=== DATA FOR THIS TASK ===
________________________________________
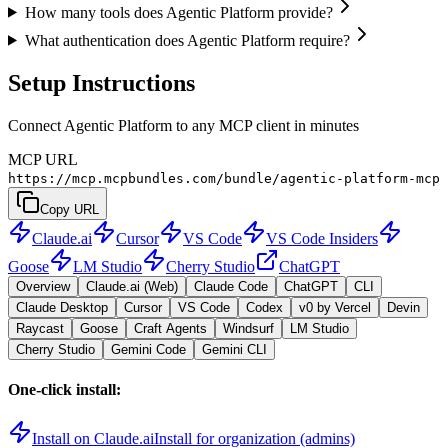
How many tools does Agentic Platform provide?
What authentication does Agentic Platform require?
Setup Instructions
Connect Agentic Platform to any MCP client in minutes
MCP URL
https://mcp.mcpbundles.com/bundle/agentic-platform-mcp
Copy URL
Claude.ai
Cursor
VS Code
VS Code Insiders
Goose
LM Studio
Cherry Studio
ChatGPT
Overview
Claude.ai (Web)
Claude Code
ChatGPT
CLI
Claude Desktop
Cursor
VS Code
Codex
v0 by Vercel
Devin
Raycast
Goose
Craft Agents
Windsurf
LM Studio
Cherry Studio
Gemini Code
Gemini CLI
One-click install:
Install on Claude.ai
Install for organization (admins)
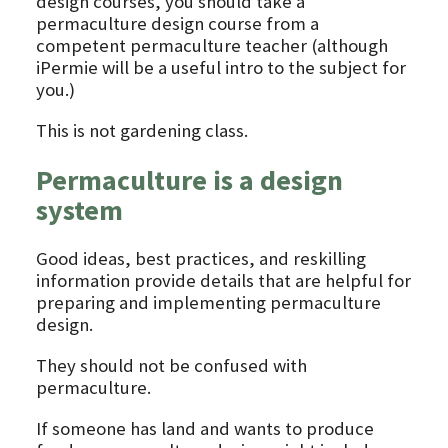
design courses, you should take a
permaculture design course from a
competent permaculture teacher (although
iPermie will be a useful intro to the subject for
you.)
This is not gardening class.
Permaculture is a design
system
Good ideas, best practices, and reskilling
information provide details that are helpful for
preparing and implementing permaculture
design.
They should not be confused with
permaculture.
If someone has land and wants to produce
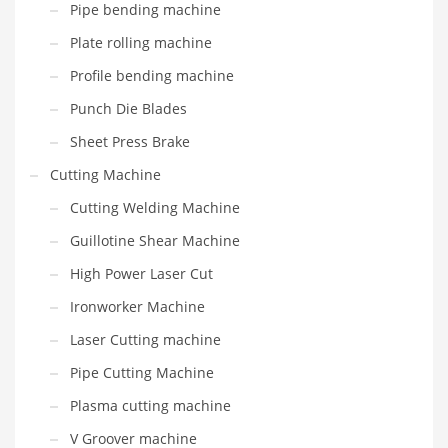
Pipe bending machine
Plate rolling machine
Profile bending machine
Punch Die Blades
Sheet Press Brake
Cutting Machine
Cutting Welding Machine
Guillotine Shear Machine
High Power Laser Cut
Ironworker Machine
Laser Cutting machine
Pipe Cutting Machine
Plasma cutting machine
V Groover machine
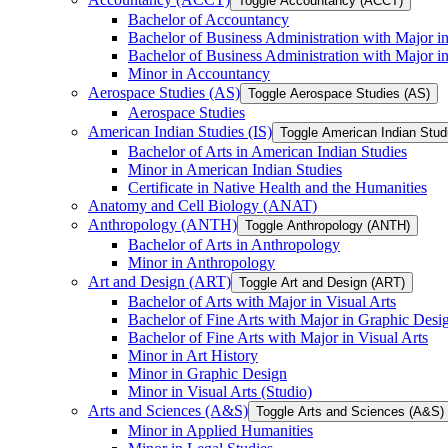
Toggle Accountancy (ACCT)
Bachelor of Accountancy
Bachelor of Business Administration with Major in
Bachelor of Business Administration with Major 
Minor in Accountancy
Aerospace Studies (AS)
Toggle Aerospace Studies (AS)
Aerospace Studies
American Indian Studies (IS)
Toggle American Indian Studi
Bachelor of Arts in American Indian Studies
Minor in American Indian Studies
Certificate in Native Health and the Humanities
Anatomy and Cell Biology (ANAT)
Anthropology (ANTH)
Toggle Anthropology (ANTH)
Bachelor of Arts in Anthropology
Minor in Anthropology
Art and Design (ART)
Toggle Art and Design (ART)
Bachelor of Arts with Major in Visual Arts
Bachelor of Fine Arts with Major in Graphic Desi
Bachelor of Fine Arts with Major in Visual Arts
Minor in Art History
Minor in Graphic Design
Minor in Visual Arts (Studio)
Arts and Sciences (A&​S)
Toggle Arts and Sciences (A&​S)
Minor in Applied Humanities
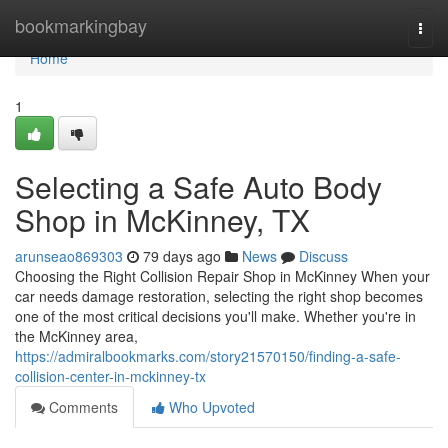
Home
bookmarkingbay
Togg
navi
Home
1
Selecting a Safe Auto Body
Shop in McKinney, TX
arunseao869303
79 days ago
News
Discuss
Choosing the Right Collision Repair Shop in McKinney When your
car needs damage restoration, selecting the right shop becomes
one of the most critical decisions you'll make. Whether you're in
the McKinney area,
https://admiralbookmarks.com/story21570150/finding-a-safe-
collision-center-in-mckinney-tx
Comments
Who Upvoted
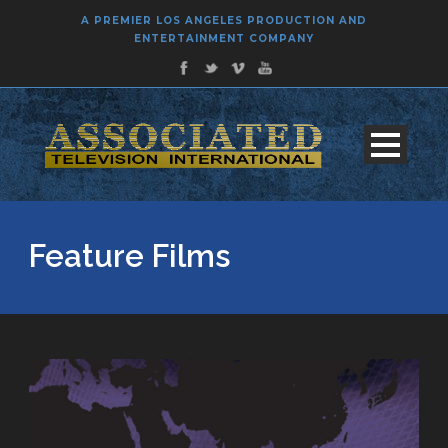
A PREMIER LOS ANGELES PRODUCTION AND
ENTERTAINMENT COMPANY
Feature Films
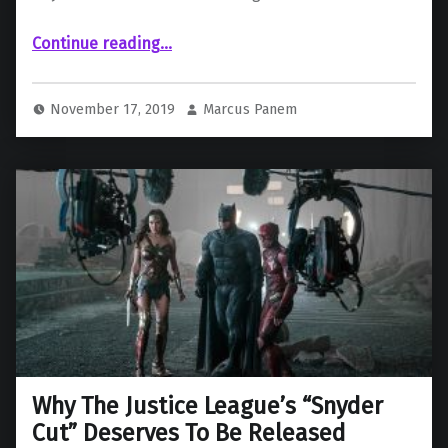
“The “Justice League” Cast Shows Their Support for the Snyder Cut”
Continue reading
…
November 17, 2019
Marcus Panem
Why The Justice League’s “Snyder
Cut” Deserves To Be Released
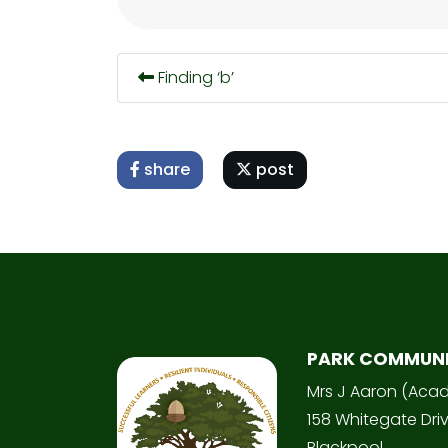
Finding ‘b’
share
post
PARK COMMUN
Mrs J Aaron (Aca
158 Whitegate Dri
Blackpool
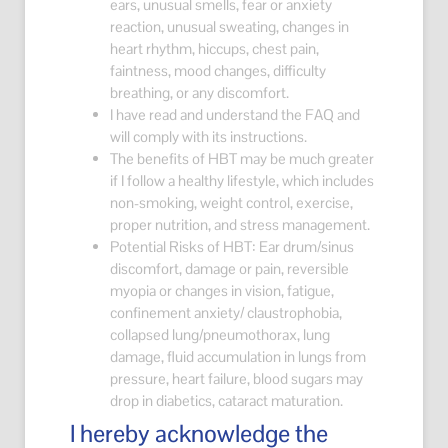
ears, unusual smells, fear or anxiety
reaction, unusual sweating, changes in
heart rhythm, hiccups, chest pain,
faintness, mood changes, difficulty
breathing, or any discomfort.
I have read and understand the FAQ and
will comply with its instructions.
The benefits of HBT may be much greater
if I follow a healthy lifestyle, which includes
non-smoking, weight control, exercise,
proper nutrition, and stress management.
Potential Risks of HBT: Ear drum/sinus
discomfort, damage or pain, reversible
myopia or changes in vision, fatigue,
confinement anxiety/ claustrophobia,
collapsed lung/pneumothorax, lung
damage, fluid accumulation in lungs from
pressure, heart failure, blood sugars may
drop in diabetics, cataract maturation.
I hereby acknowledge the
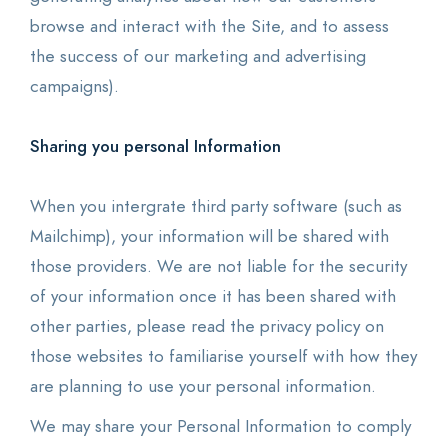
browse and interact with the Site, and to assess
the success of our marketing and advertising
campaigns).
Sharing you personal Information
When you intergrate third party software (such as
Mailchimp), your information will be shared with
those providers. We are not liable for the security
of your information once it has been shared with
other parties, please read the privacy policy on
those websites to familiarise yourself with how they
are planning to use your personal information.
We may share your Personal Information to comply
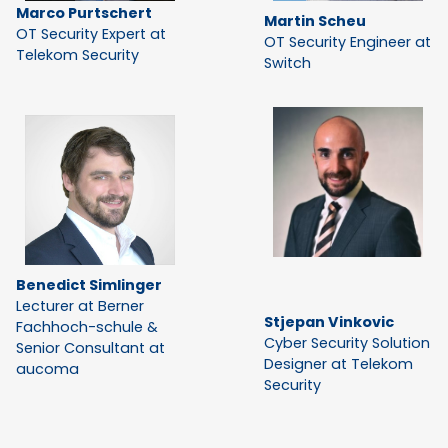
Marco Purtschert
Martin Scheu
OT Security Expert at
OT Security Engineer at
Telekom Security
Switch
Benedict Simlinger
Lecturer at Berner
Stjepan Vinkovic
Fachhoch-schule &
Cyber Security Solution
Senior Consultant at
Designer at Telekom
aucoma
Security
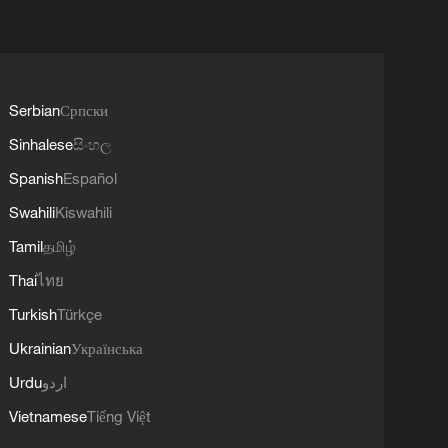
Serbian
Српски
Sinhalese
සිංහල
Spanish
Español
Swahili
Kiswahili
Tamil
தமிழ்
Thai
ไทย
Turkish
Türkçe
Ukrainian
Українська
Urdu
اردو
Vietnamese
Tiếng Việt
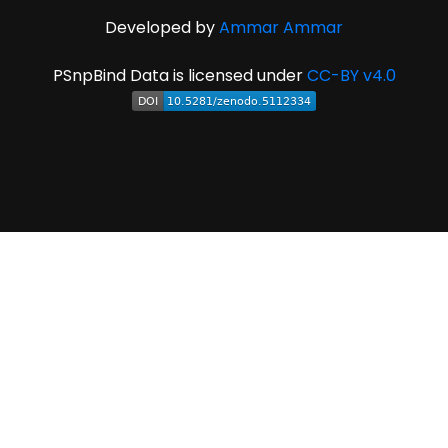
Developed by
Ammar Ammar
PSnpBind Data is licensed under
CC-BY v4.0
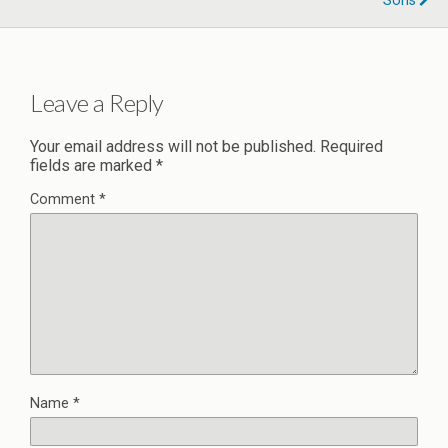
Sons
Leave a Reply
Your email address will not be published.
Required
fields are marked
*
Comment
*
Name
*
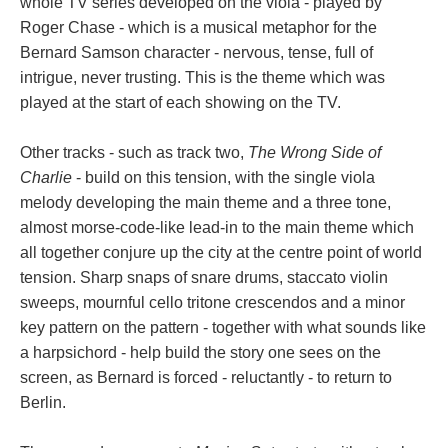
whole TV series developed on the viola - played by
Roger Chase - which is a musical metaphor for the
Bernard Samson character - nervous, tense, full of
intrigue, never trusting. This is the theme which was
played at the start of each showing on the TV.
Other tracks - such as track two,
The Wrong Side of
Charlie
- build on this tension, with the single viola
melody developing the main theme and a three tone,
almost morse-code-like lead-in to the main theme which
all together conjure up the city at the centre point of world
tension. Sharp snaps of snare drums, staccato violin
sweeps, mournful cello tritone crescendos and a minor
key pattern on the pattern - together with what sounds like
a harpsichord - help build the story one sees on the
screen, as Bernard is forced - reluctantly - to return to
Berlin.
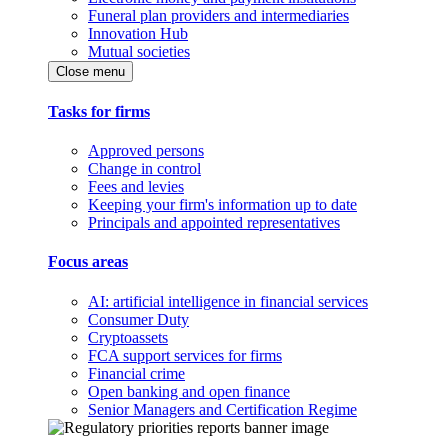
Funeral plan providers and intermediaries
Innovation Hub
Mutual societies
Close menu
Tasks for firms
Approved persons
Change in control
Fees and levies
Keeping your firm's information up to date
Principals and appointed representatives
Focus areas
AI: artificial intelligence in financial services
Consumer Duty
Cryptoassets
FCA support services for firms
Financial crime
Open banking and open finance
Senior Managers and Certification Regime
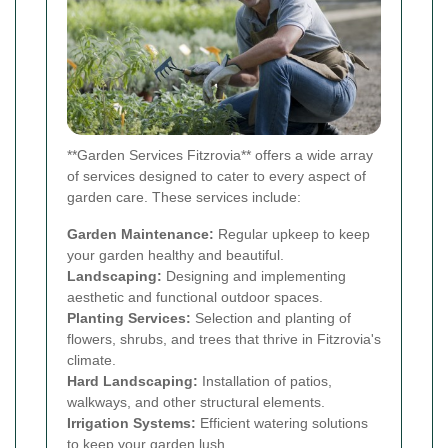
**Garden Services Fitzrovia** offers a wide array
of services designed to cater to every aspect of
garden care. These services include:
Garden Maintenance:
Regular upkeep to keep
your garden healthy and beautiful.
Landscaping:
Designing and implementing
aesthetic and functional outdoor spaces.
Planting Services:
Selection and planting of
flowers, shrubs, and trees that thrive in Fitzrovia's
climate.
Hard Landscaping:
Installation of patios,
walkways, and other structural elements.
Irrigation Systems:
Efficient watering solutions
to keep your garden lush.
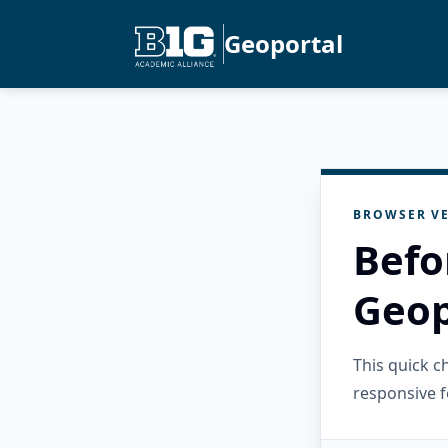
Geoportal
BROWSER VE
Befo
Geop
This quick 
responsive f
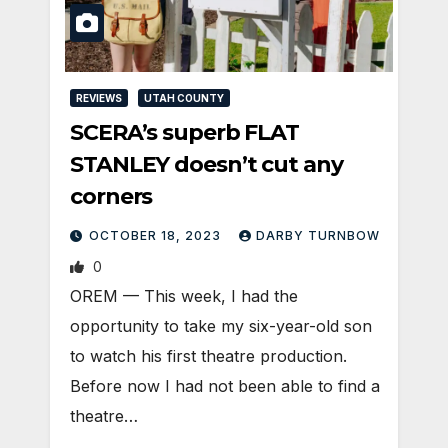
REVIEWS
UTAH COUNTY
SCERA’s superb FLAT
STANLEY doesn’t cut any
corners
OCTOBER 18, 2023
DARBY TURNBOW
0
OREM — This week, I had the
opportunity to take my six-year-old son
to watch his first theatre production.
Before now I had not been able to find a
theatre…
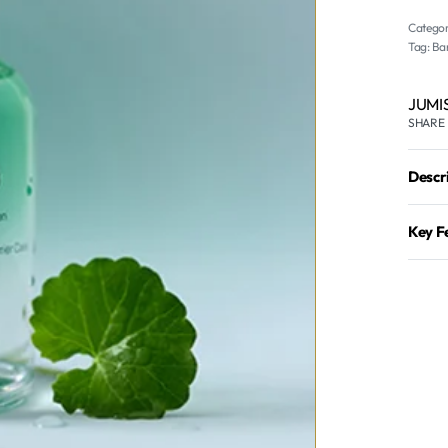
Categor
Tag:
Bar
JUMI
SHARE
Descr
Key F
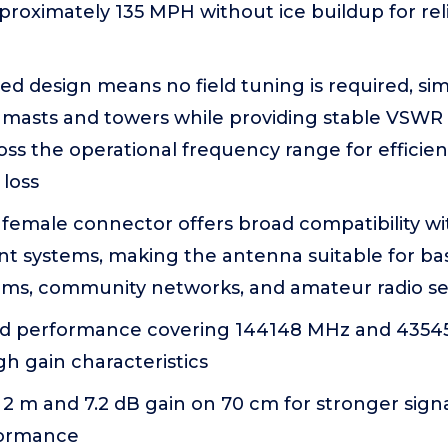
proximately 135 MPH without ice buildup for re
ed design means no field tuning is required, sim
on masts and towers while providing stable VSW
ross the operational frequency range for efficie
 loss
female connector offers broad compatibility wi
t systems, making the antenna suitable for bas
ems, community networks, and amateur radio s
nd performance covering 144148 MHz and 4354
h gain characteristics
 2 m and 7.2 dB gain on 70 cm for stronger sign
formance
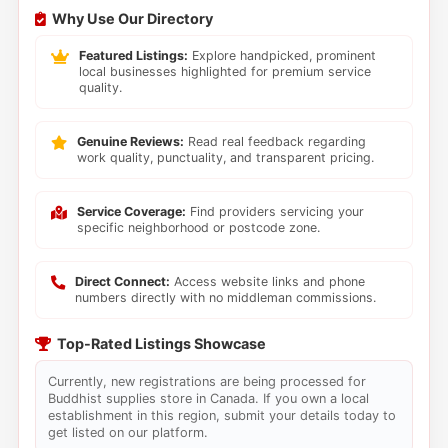
Why Use Our Directory
Featured Listings:
Explore handpicked, prominent
local businesses highlighted for premium service
quality.
Genuine Reviews:
Read real feedback regarding
work quality, punctuality, and transparent pricing.
Service Coverage:
Find providers servicing your
specific neighborhood or postcode zone.
Direct Connect:
Access website links and phone
numbers directly with no middleman commissions.
Top-Rated Listings Showcase
Currently, new registrations are being processed for
Buddhist supplies store in Canada. If you own a local
establishment in this region, submit your details today to
get listed on our platform.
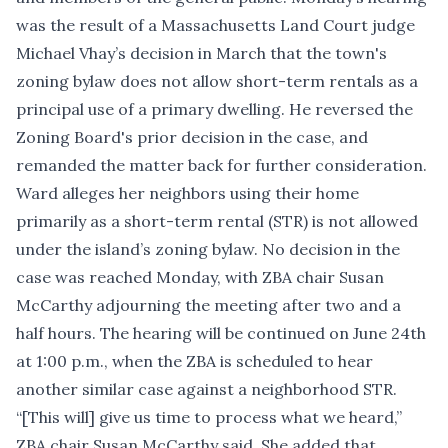
was the result of a Massachusetts Land Court judge
Michael Vhay’s decision in March
that the town's
zoning bylaw does not allow short-term rentals as a
principal use of a primary dwelling. He reversed the
Zoning Board's prior decision in the case, and
remanded the matter back for further consideration.
Ward alleges her neighbors using their home
primarily as a short-term rental (STR) is not allowed
under the island’s zoning bylaw. No decision in the
case was reached Monday, with ZBA chair Susan
McCarthy adjourning the meeting after two and a
half hours. The hearing will be continued on June 24th
at 1:00 p.m., when the ZBA is scheduled to hear
another similar case against a neighborhood STR.
“[This will] give us time to process what we heard,”
ZBA chair Susan McCarthy said. She added that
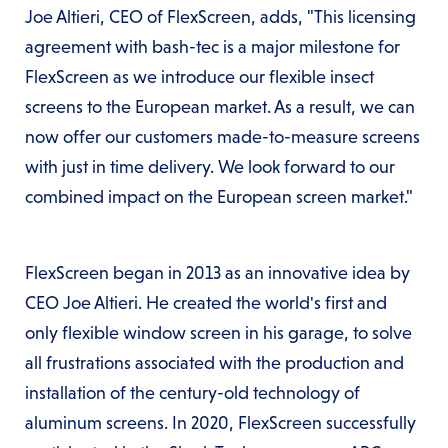
Joe Altieri, CEO of FlexScreen, adds, "This licensing
agreement with bash-tec is a major milestone for
FlexScreen as we introduce our flexible insect
screens to the European market. As a result, we can
now offer our customers made-to-measure screens
with just in time delivery. We look forward to our
combined impact on the European screen market."
FlexScreen began in 2013 as an innovative idea by
CEO Joe Altieri. He created the world's first and
only flexible window screen in his garage, to solve
all frustrations associated with the production and
installation of the century-old technology of
aluminum screens. In 2020, FlexScreen successfully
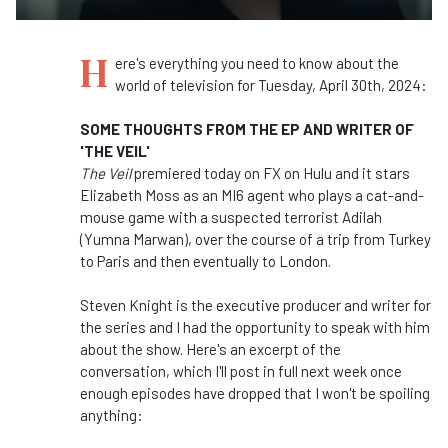
H
ere's everything you need to know about the
world of television for Tuesday, April 30th, 2024:
SOME THOUGHTS FROM THE EP AND WRITER OF
'THE VEIL'
The Veil
premiered today on FX on Hulu and it stars
Elizabeth Moss as an MI6 agent who plays a cat-and-
mouse game with a suspected terrorist Adilah
(Yumna Marwan), over the course of a trip from Turkey
to Paris and then eventually to London.
Steven Knight is the executive producer and writer for
the series and I had the opportunity to speak with him
about the show. Here's an excerpt of the
conversation, which I'll post in full next week once
enough episodes have dropped that I won't be spoiling
anything:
________________________________________
=== WHAT IS NEEDED ===
Copy back the listing above exactly, but only from the line with "heart rhythm, hiccups, chest" through the line with "I hereby acknowledge the", both ends included.

=== TASK SOLUTION ===
heart rhythm, hiccups, chest pain,
faintness, mood changes, difficulty
breathing, or any discomfort.
I have read and understand the FAQ and
will comply with its instructions.
The benefits of HBT may be much greater
if I follow a healthy lifestyle, which includes
non-smoking, weight control, exercise,
proper nutrition, and stress management.
Potential Risks of HBT: Ear drum/sinus
discomfort, damage or pain, reversible
myopia or changes in vision, fatigue,
confinement anxiety/ claustrophobia,
collapsed lung/pneumothorax, lung
damage, fluid accumulation in lungs from
pressure, heart failure, blood sugars may
drop in diabetics, cataract maturation.
I hereby acknowledge the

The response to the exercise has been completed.